• [DATA UNDER STUDY]

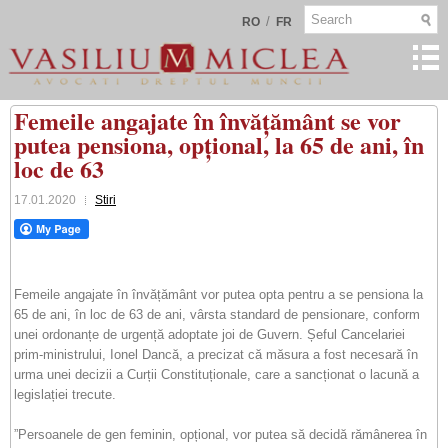
/
RO
FR
Femeile angajate în învățământ se vor
putea pensiona, opțional, la 65 de ani, în
loc de 63
17.01.2020
Stiri
Femeile angajate în învățământ vor putea opta pentru a se pensiona la
65 de ani, în loc de 63 de ani, vârsta standard de pensionare, conform
unei ordonanțe de urgență adoptate joi de Guvern. Șeful Cancelariei
prim-ministrului, Ionel Dancă, a precizat că măsura a fost necesară în
urma unei decizii a Curții Constituționale, care a sancționat o lacună a
legislației trecute.
”Persoanele de gen feminin, opțional, vor putea să decidă rămânerea în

• [YOUR GOAL]
Could you output the lines above exactly, with no pictures included?

• [SOLUTION]
/
RO
FR
Femeile angajate în învățământ se vor
putea pensiona, opțional, la 65 de ani, în
loc de 63
17.01.2020
Stiri
Femeile angajate în învățământ vor putea opta pentru a se pensiona la
65 de ani, în loc de 63 de ani, vârsta standard de pensionare, conform
unei ordonanțe de urgență adoptate joi de Guvern. Șeful Cancelariei
prim-ministrului, Ionel Dancă, a precizat că măsura a fost necesară în
urma unei decizii a Curții Constituționale, care a sancționat o lacună a
legislației trecute.
”Persoanele de gen feminin, opțional, vor putea să decidă rămânerea în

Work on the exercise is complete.